Rotes Kreuz in Geldnot Streit um Krankentransporte auf der Baar

Ein Zwist um Beförderungskosten bringt das Rote Kreuz im Schwarzwald-Baar-Kreis in finanzielle Nöte. Es geht um Transporte zwischen Standorten des Schwarzwald-Baar-Klinikums.

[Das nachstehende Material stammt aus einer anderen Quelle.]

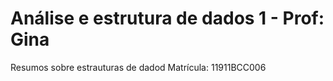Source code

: # Análise e estrutura de dados 1 - Prof: Gina
Resumos sobre estrauturas de dadod
Matrícula: 11911BCC006
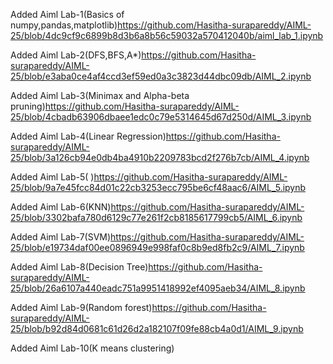 Added Aiml Lab-1(Basics of numpy,pandas,matplotlib)https://github.com/Hasitha-surapareddy/AIML-25/blob/4dc9cf9c6899b8d3b6a8b56c59032a570412040b/aiml_lab_1.ipynb

Added Aiml Lab-2(DFS,BFS,A*)https://github.com/Hasitha-surapareddy/AIML-25/blob/e3aba0ce4af4ccd3ef59ed0a3c3823d44dbc09db/AIML_2.ipynb

Added Aiml Lab-3(Minimax and Alpha-beta pruning)https://github.com/Hasitha-surapareddy/AIML-25/blob/4cbadb63906dbaee1edc0c79e5314645d67d250d/AIML_3.ipynb

Added Aiml Lab-4(Linear Regression)https://github.com/Hasitha-surapareddy/AIML-25/blob/3a126cb94e0db4ba4910b2209783bcd2f276b7cb/AIML_4.ipynb

Added Aiml Lab-5( )https://github.com/Hasitha-surapareddy/AIML-25/blob/9a7e45fcc84d01c22cb3253ecc795be6cf48aac6/AIML_5.ipynb

Added Aiml Lab-6(KNN)https://github.com/Hasitha-surapareddy/AIML-25/blob/3302bafa780d6129c77e261f2cb8185617799cb5/AIML_6.ipynb

Added Aiml Lab-7(SVM)https://github.com/Hasitha-surapareddy/AIML-25/blob/e19734daf00ee0896949e998faf0c8b9ed8fb2c9/AIML_7.ipynb

Added Aiml Lab-8(Decision Tree)https://github.com/Hasitha-surapareddy/AIML-25/blob/26a6107a440eadc751a9951418992ef4095aeb34/AIML_8.ipynb

Added Aiml Lab-9(Random forest)https://github.com/Hasitha-surapareddy/AIML-25/blob/b92d84d0681c61d26d2a182107f09fe88cb4a0d1/AIML_9.ipynb

Added Aiml Lab-10(K means clustering)
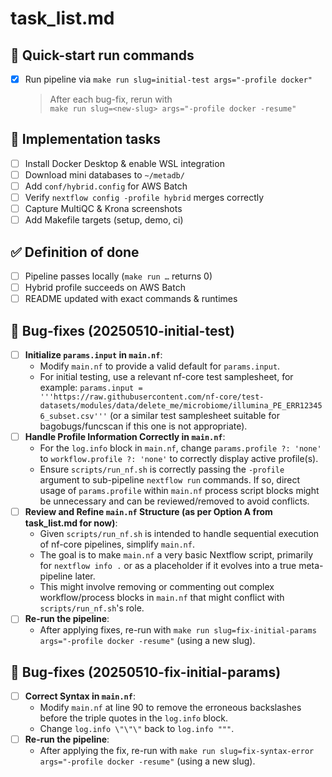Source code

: # task_list.md

## 🚀 Quick-start run commands
- [x] Run pipeline via `make run slug=initial-test args="-profile docker"`
  > After each bug-fix, rerun with  
  > `make run slug=<new-slug> args="-profile docker -resume"`

## 🔨 Implementation tasks
- [ ] Install Docker Desktop & enable WSL integration
- [ ] Download mini databases to `~/metadb/`
- [ ] Add `conf/hybrid.config` for AWS Batch
- [ ] Verify `nextflow config -profile hybrid` merges correctly
- [ ] Capture MultiQC & Krona screenshots
- [ ] Add Makefile targets (setup, demo, ci)

## ✅ Definition of done
- [ ] Pipeline passes locally (`make run …` returns 0)
- [ ] Hybrid profile succeeds on AWS Batch
- [ ] README updated with exact commands & runtimes 

## 🔴 Bug-fixes (20250510-initial-test)
- [ ] **Initialize `params.input` in `main.nf`**:
    - Modify `main.nf` to provide a valid default for `params.input`.
    - For initial testing, use a relevant nf-core test samplesheet, for example:
      `params.input = '''https://raw.githubusercontent.com/nf-core/test-datasets/modules/data/delete_me/microbiome/illumina_PE_ERR123456_subset.csv'''` (or a similar test samplesheet suitable for bagobugs/funcscan if this one is not appropriate).
- [ ] **Handle Profile Information Correctly in `main.nf`**:
    - For the `log.info` block in `main.nf`, change `params.profile ?: 'none'` to `workflow.profile ?: 'none'` to correctly display active profile(s).
    - Ensure `scripts/run_nf.sh` is correctly passing the `-profile` argument to sub-pipeline `nextflow run` commands. If so, direct usage of `params.profile` within `main.nf` process script blocks might be unnecessary and can be reviewed/removed to avoid conflicts.
- [ ] **Review and Refine `main.nf` Structure (as per Option A from task_list.md for now)**:
    - Given `scripts/run_nf.sh` is intended to handle sequential execution of nf-core pipelines, simplify `main.nf`.
    - The goal is to make `main.nf` a very basic Nextflow script, primarily for `nextflow info .` or as a placeholder if it evolves into a true meta-pipeline later.
    - This might involve removing or commenting out complex workflow/process blocks in `main.nf` that might conflict with `scripts/run_nf.sh`'s role.
- [ ] **Re-run the pipeline**:
    - After applying fixes, re-run with `make run slug=fix-initial-params args="-profile docker -resume"` (using a new slug).

## 🔴 Bug-fixes (20250510-fix-initial-params)
- [ ] **Correct Syntax in `main.nf`**:
    - Modify `main.nf` at line 90 to remove the erroneous backslashes before the triple quotes in the `log.info` block.
    - Change `log.info \"\"\"` back to `log.info """`.
- [ ] **Re-run the pipeline**:
    - After applying the fix, re-run with `make run slug=fix-syntax-error args="-profile docker -resume"` (using a new slug).
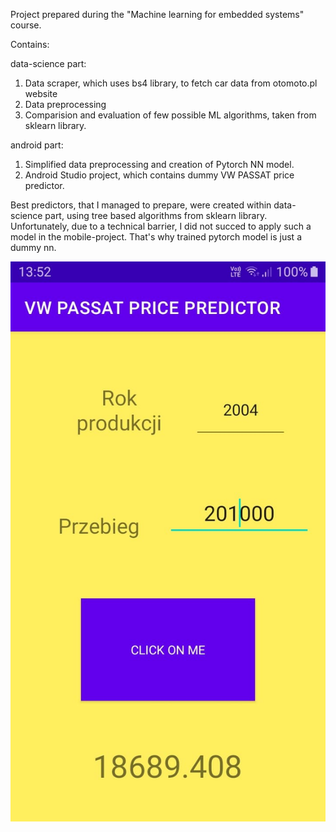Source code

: Project prepared during the "Machine learning for embedded systems" course.

Contains:

data-science part:
  1. Data scraper, which uses bs4 library, to fetch car data from otomoto.pl website
  2. Data preprocessing
  3. Comparision and evaluation of few possible ML algorithms, taken from sklearn library.

android part:
  1. Simplified data preprocessing and creation of Pytorch NN model.
  2. Android Studio project, which contains dummy VW PASSAT price predictor.
  
Best predictors, that I managed to prepare, were created within data-science part, using tree based algorithms from sklearn library.
Unfortunately, due to a technical barrier, I did not succed to apply such a model in the mobile-project. That's why trained pytorch model is just a dummy nn.

![alt text](https://github.com/HubertWdowiak/otomoto-predictor/blob/main/otomoto.jpg)
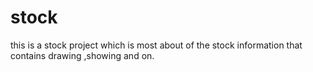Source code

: # stock
this is a stock project which is most about of the stock information that contains drawing ,showing and on.
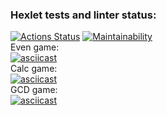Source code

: ### Hexlet tests and linter status:
[![Actions Status](https://github.com/benzovvozh/java-project-61/actions/workflows/hexlet-check.yml/badge.svg)](https://github.com/benzovvozh/java-project-61/actions)
[![Maintainability](https://api.codeclimate.com/v1/badges/dee5eceec7487df26266/maintainability)](https://codeclimate.com/github/benzovvozh/java-project-61/maintainability)  
Even game:  
[![asciicast](https://asciinema.org/a/hsebzSoCje1cVyzTsMchX0H3J.svg)](https://asciinema.org/a/hsebzSoCje1cVyzTsMchX0H3J?autoplay=true)  
Calc game:  
[![asciicast](https://asciinema.org/a/fij8pnHtjrnpVzcRO9qUXE2Hp.svg)](https://asciinema.org/a/fij8pnHtjrnpVzcRO9qUXE2Hp?autoplay=true)  
GCD game:  
[![asciicast](https://asciinema.org/a/akxnOSoc5YFbhsNv2MBwCSjB4.svg)](https://asciinema.org/a/akxnOSoc5YFbhsNv2MBwCSjB4?autoplay=true)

Auslöser ist die Frage, wer die Fahrtkosten zwischen den beiden Teilkliniken in Villingen-Schwenningen und Donaueschingen übernimmt. Mehr als 100.000 Euro kosten diese Fahrten jedes Jahr. Das Deutsch Rote Kreuz (DRK) ist gesetzlich zu diesen Fahrten verpflichtet. Seit Ende 2015 zahlt das Klinikum aber nicht mehr dafür. Und auch die gesetzlichen Krankenkassen verweigern die Zahlung.

Klagen des DRK waren bisher erfolglos

Da die Forderungsausfälle existenzbedrohend sein können, hatte das DRK bereits auf Kostenübernahme geklagt – ohne Erfolg. Anfang nächsten Jahres verjähren die Ansprüche für das Jahr 2016. Wenn sich Klinikum und Krankenkassen nicht einigen, bliebe dem Roten Kreuz nur noch die Möglichkeit, die Patienten nachträglich zur Kasse zu bitten. Dies, so das DRK, wolle man aber auf jeden Fall vermeiden.